When we moved into our house three years ago, there was no screen door. So, as soon as I got around to it, I had one installed. But it was really tight. It threatened to slam fingers or bottoms that didn’t clear it quickly enough as it shut. I thought we just had to live with it.
In parenting there seem to be so many things we have to do. So many rules to enforce. So many things to say, “no,” to. It often makes me hold so tight.
No, we can’t watch more than an hour of tv (even that is too much!!)!
No, dear three year old, you should put yourself to sleep.
No, sweet 10 month old, you shouldn’t need me 3-4 times at night.
We must have more veggies.
We need to play outside more.
And on, and on.
I put so much pressure on myself to do things “as they should be.” I hold so tight to the rules.

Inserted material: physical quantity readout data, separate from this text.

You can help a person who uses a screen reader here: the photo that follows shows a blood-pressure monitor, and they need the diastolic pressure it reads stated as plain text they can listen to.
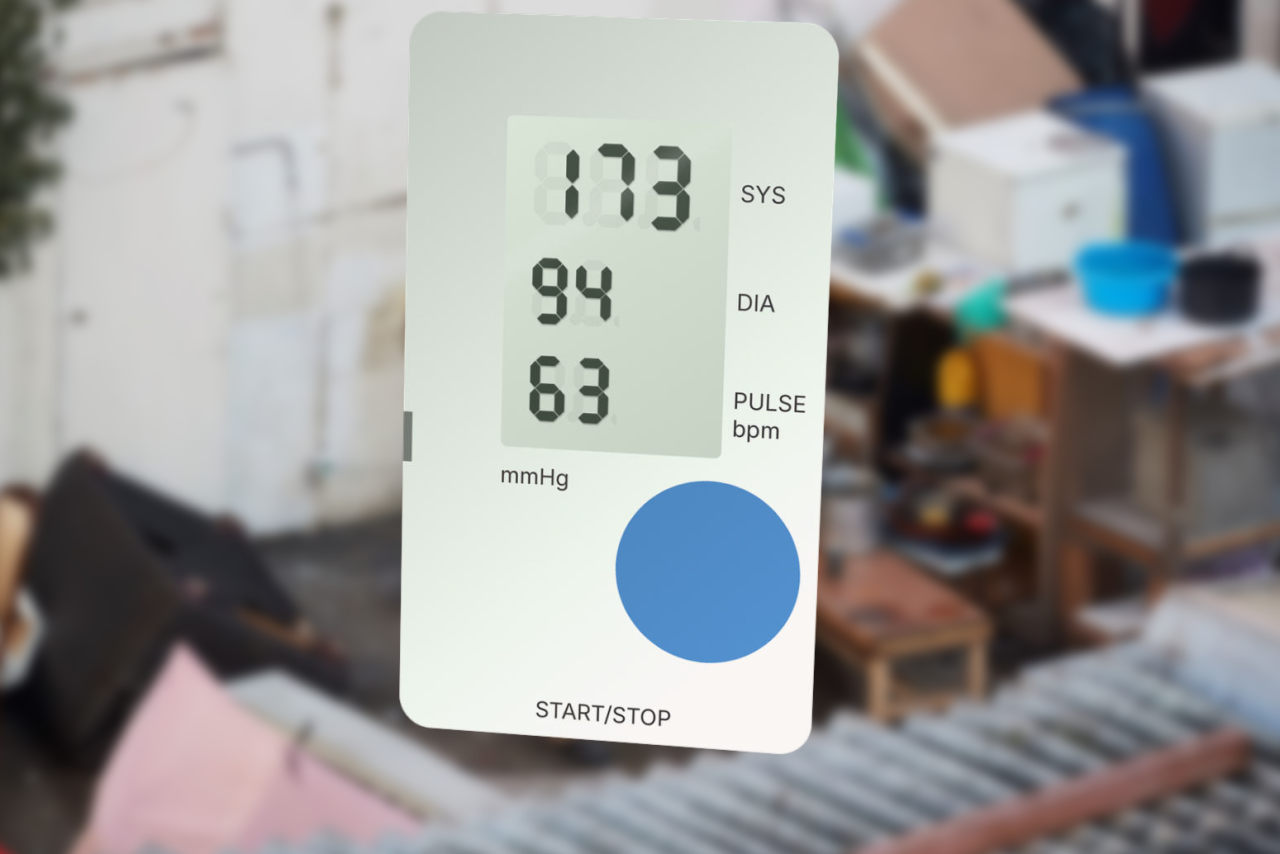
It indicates 94 mmHg
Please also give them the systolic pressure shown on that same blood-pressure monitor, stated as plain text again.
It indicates 173 mmHg
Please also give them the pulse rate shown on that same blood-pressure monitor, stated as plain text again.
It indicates 63 bpm
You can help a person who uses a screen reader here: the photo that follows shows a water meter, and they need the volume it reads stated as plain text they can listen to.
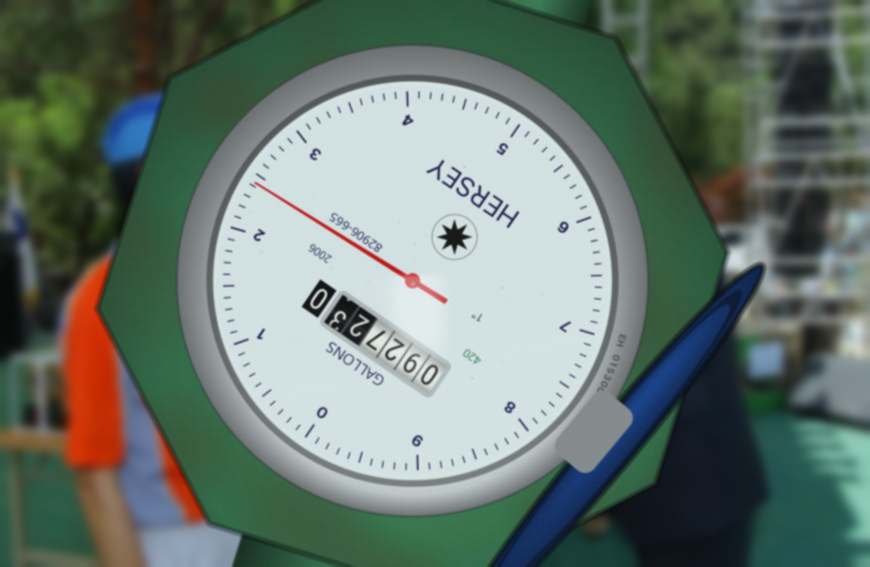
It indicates 927232.4 gal
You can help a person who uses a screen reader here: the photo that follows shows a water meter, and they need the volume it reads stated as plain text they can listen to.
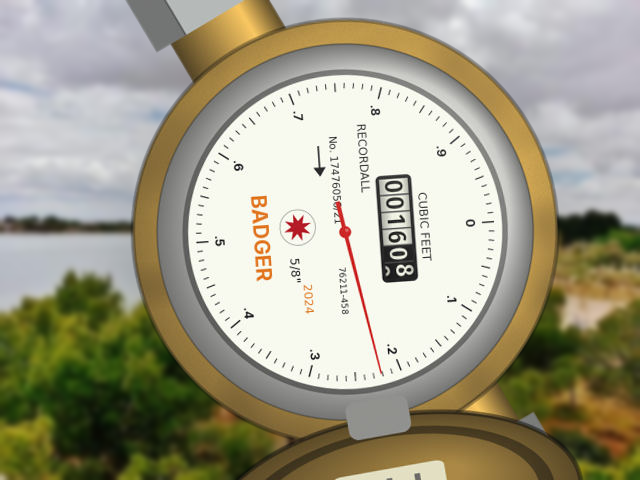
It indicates 1608.22 ft³
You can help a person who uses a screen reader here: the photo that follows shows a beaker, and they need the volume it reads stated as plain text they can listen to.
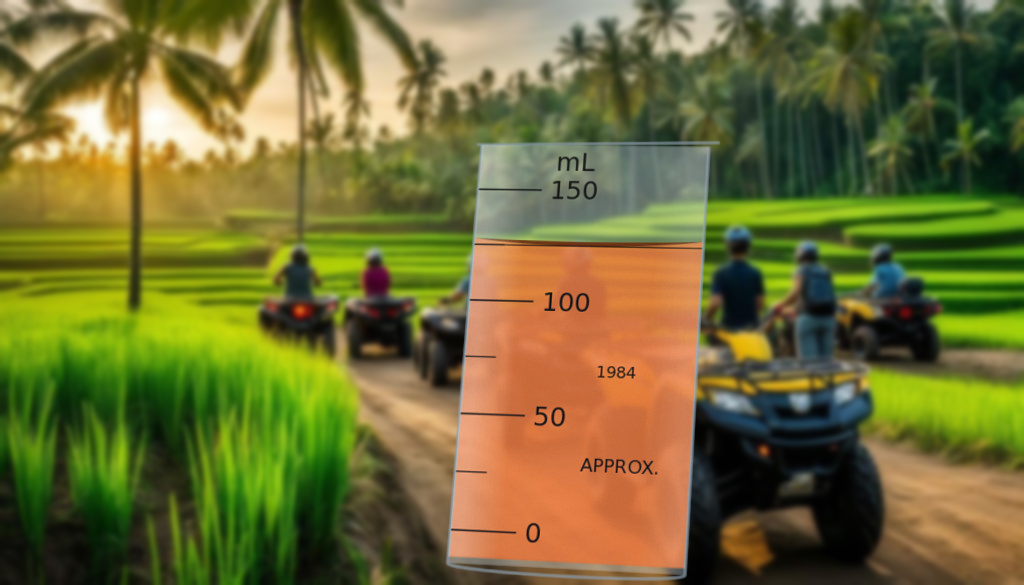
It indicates 125 mL
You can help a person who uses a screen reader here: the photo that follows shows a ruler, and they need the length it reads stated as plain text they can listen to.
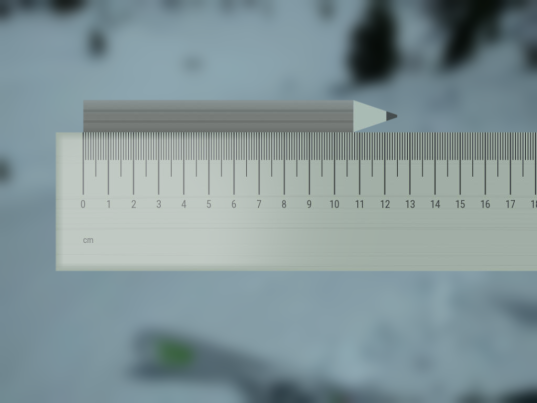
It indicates 12.5 cm
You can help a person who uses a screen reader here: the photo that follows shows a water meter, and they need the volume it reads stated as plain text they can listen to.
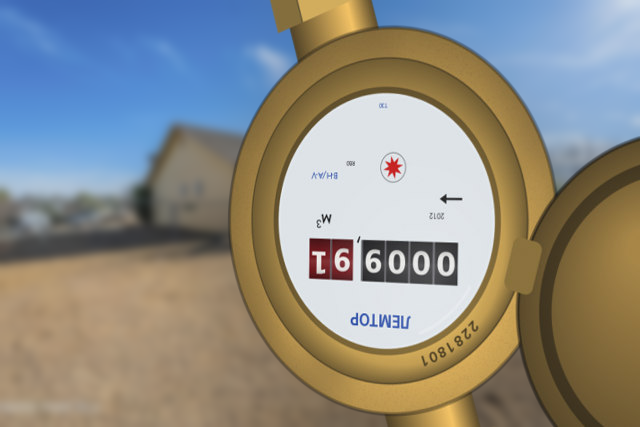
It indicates 9.91 m³
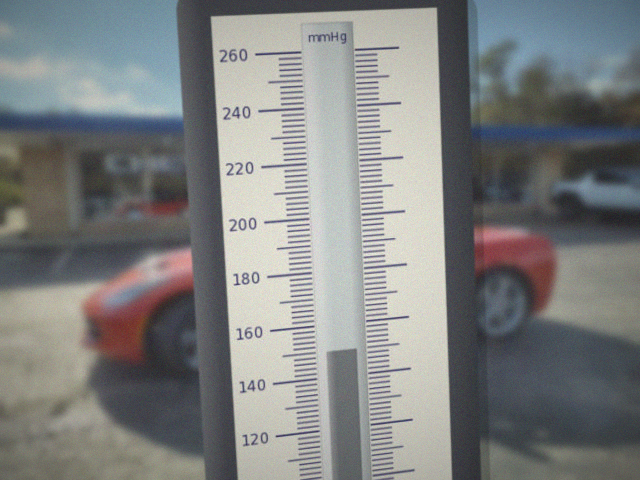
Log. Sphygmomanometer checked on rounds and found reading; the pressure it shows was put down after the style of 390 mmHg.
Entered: 150 mmHg
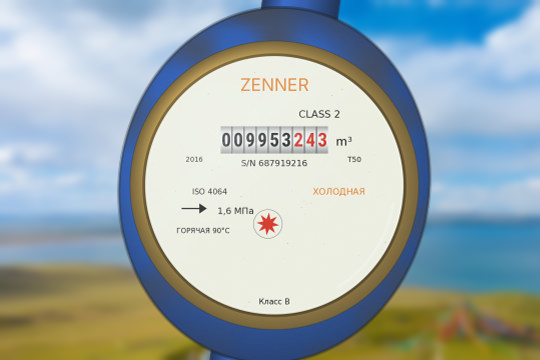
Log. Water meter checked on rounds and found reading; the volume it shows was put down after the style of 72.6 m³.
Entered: 9953.243 m³
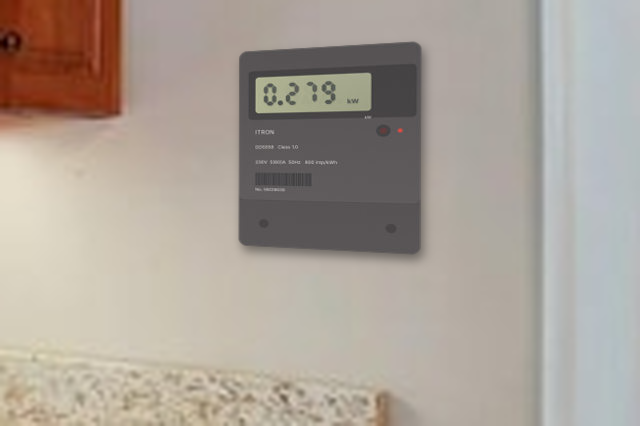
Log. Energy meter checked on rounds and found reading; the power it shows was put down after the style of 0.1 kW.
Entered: 0.279 kW
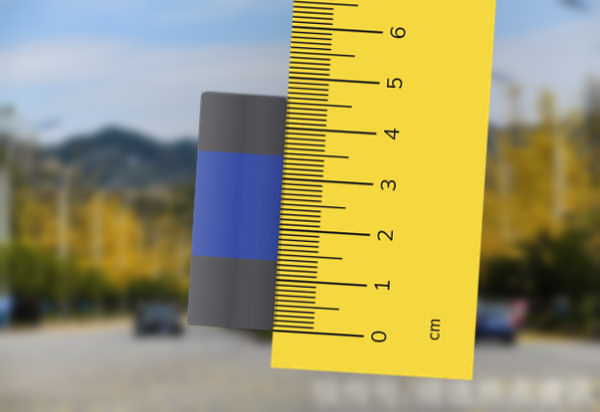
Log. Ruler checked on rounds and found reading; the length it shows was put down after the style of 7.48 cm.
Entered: 4.6 cm
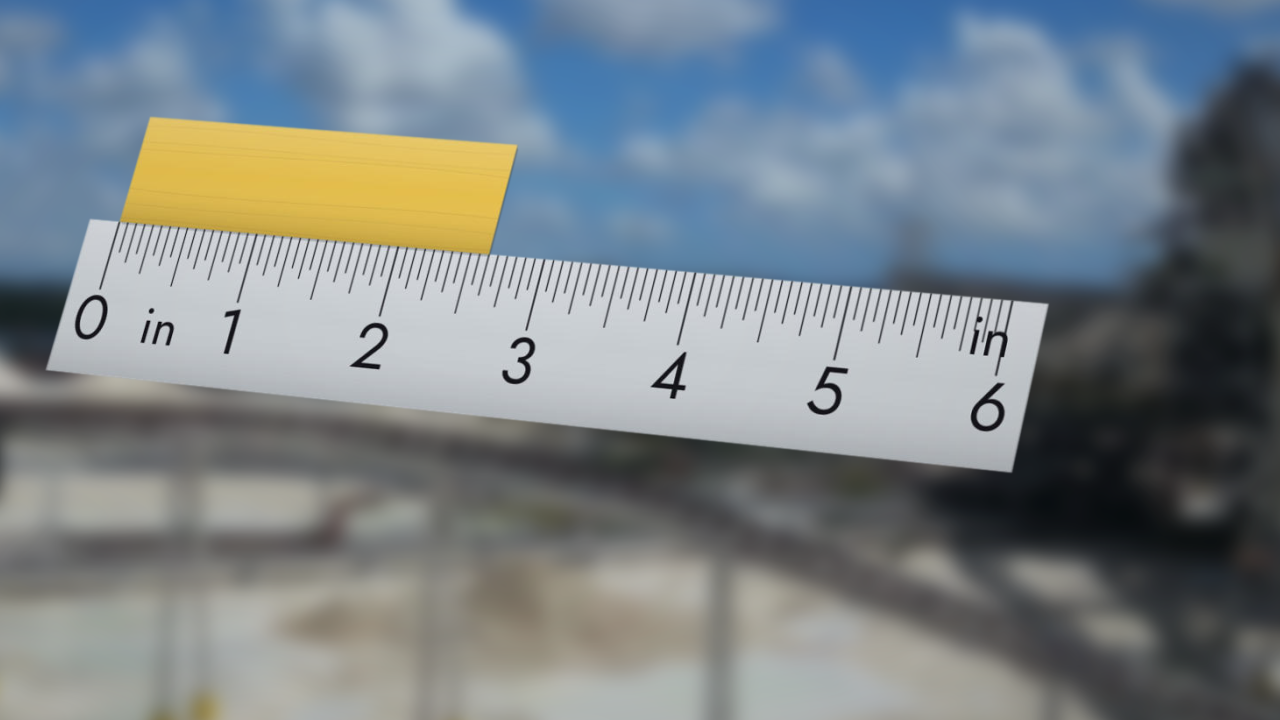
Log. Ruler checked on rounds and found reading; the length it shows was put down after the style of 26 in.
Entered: 2.625 in
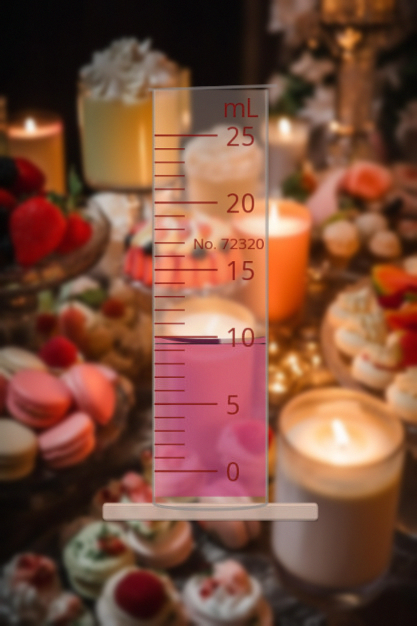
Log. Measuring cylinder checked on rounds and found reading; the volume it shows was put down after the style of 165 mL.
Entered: 9.5 mL
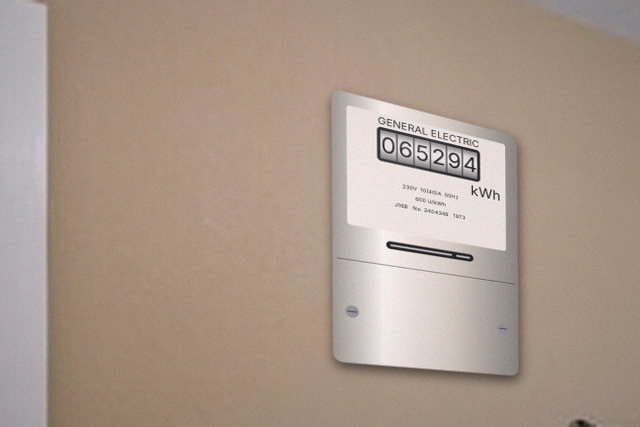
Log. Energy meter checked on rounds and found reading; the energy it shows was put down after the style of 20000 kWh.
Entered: 65294 kWh
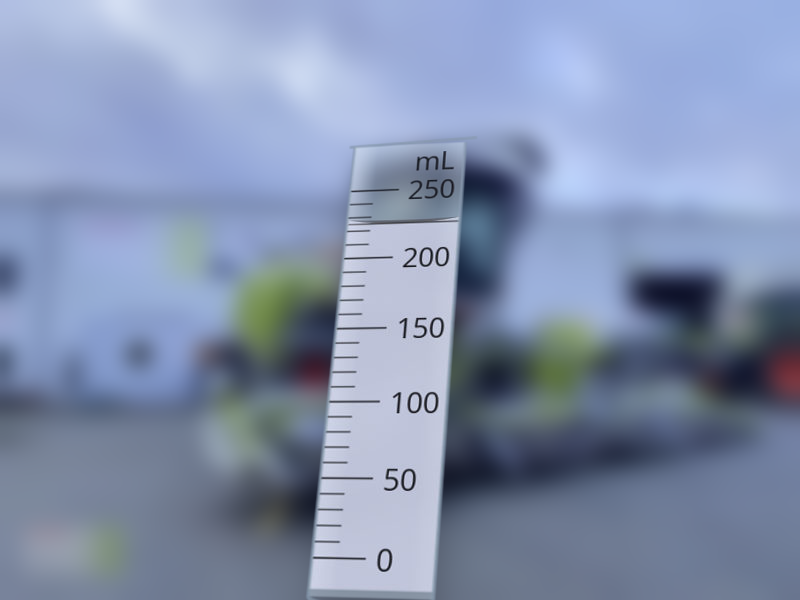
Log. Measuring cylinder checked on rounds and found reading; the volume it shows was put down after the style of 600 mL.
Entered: 225 mL
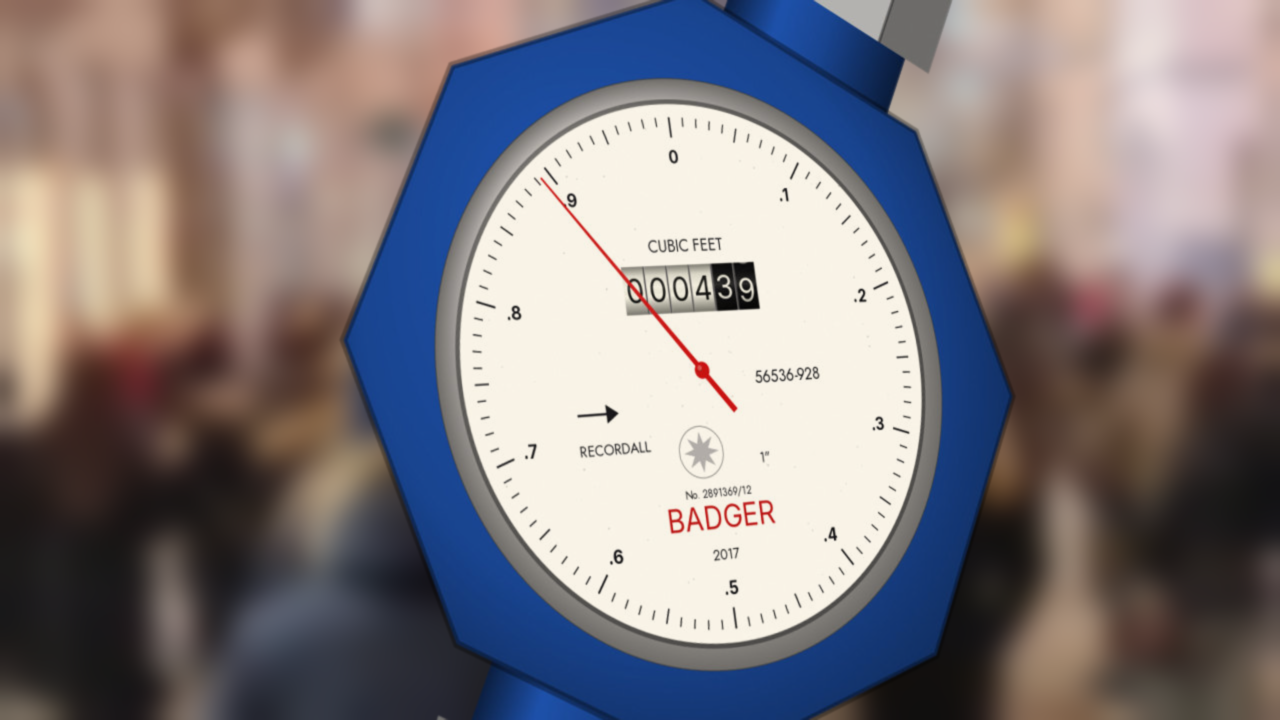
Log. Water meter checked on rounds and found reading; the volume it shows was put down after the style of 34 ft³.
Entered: 438.89 ft³
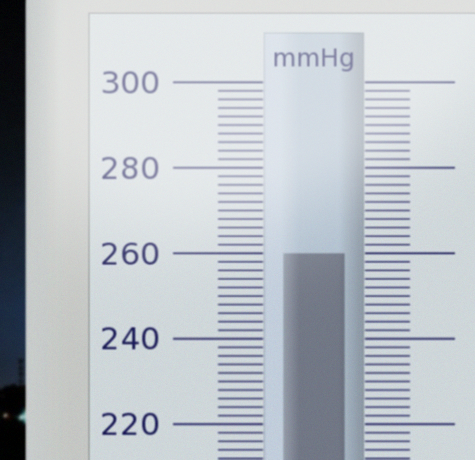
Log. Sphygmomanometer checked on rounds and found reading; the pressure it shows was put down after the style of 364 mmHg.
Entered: 260 mmHg
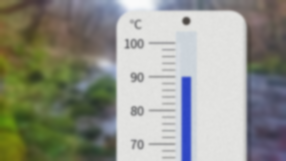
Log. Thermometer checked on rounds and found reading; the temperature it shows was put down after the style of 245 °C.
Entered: 90 °C
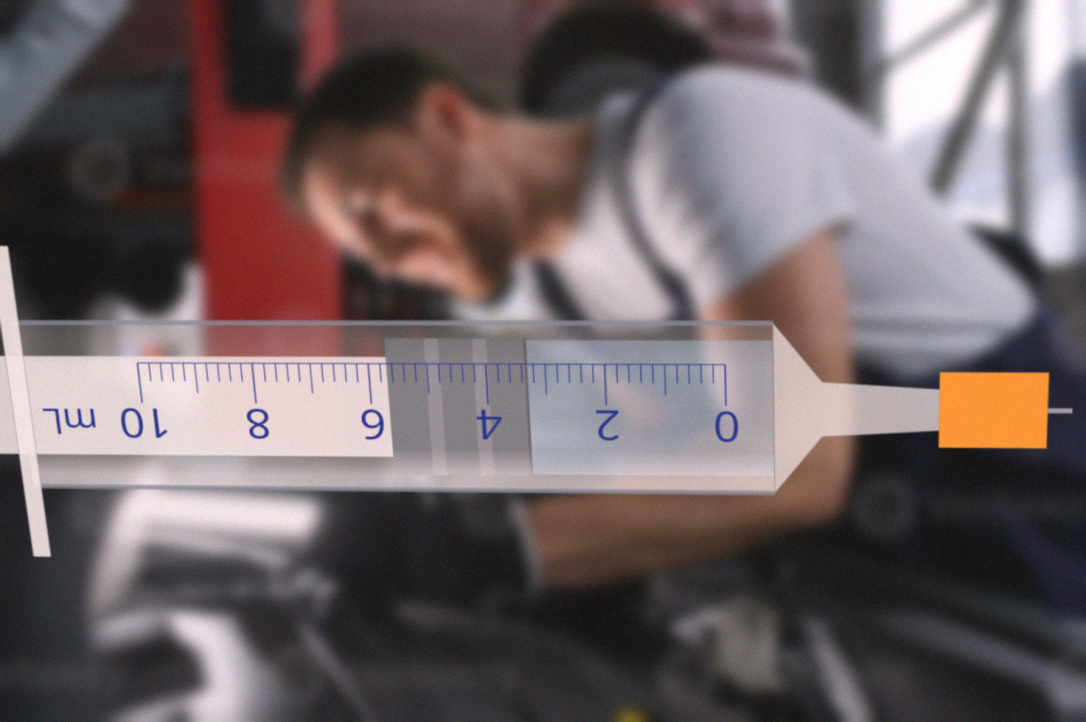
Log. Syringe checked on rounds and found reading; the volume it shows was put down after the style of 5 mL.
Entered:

My neighbor came by. She is one of the most capable humans I know. She landscapes and woodworks and raises chickens and gardens with ease. She seems to parent with ease, too, though I’m not naive enough to think that parenting is easy for anyone. She offered to fix our screen door the other day.
I’ve been looking for a fix for the holding tight in my parenting life. I realized I can’t change my babes. The three year wants me to be next to her as she falls asleep. The 10 month old will wake up as often as she pleases thankyouverymuch.
But I’ve found some kind of magic space lately, some release. I’m leaning into the things my children want. I’m releasing my tight hold. Taking slow, deep breathes. Enjoying the close snuggle of children as they pass from wakefulness to sleep. Recognizing the temporary beauty of this time. Just letting it be what it is.
My neighbor came over with a phillips head screw driver and after no more than 8 minutes, she loosened our screen door. It swings slowly now, let’s you get by with a little more space, without so much stress and hurry.
It’s what I’m feeling in parenting lately, too. A little more space. A tiny bit less stress and hurry.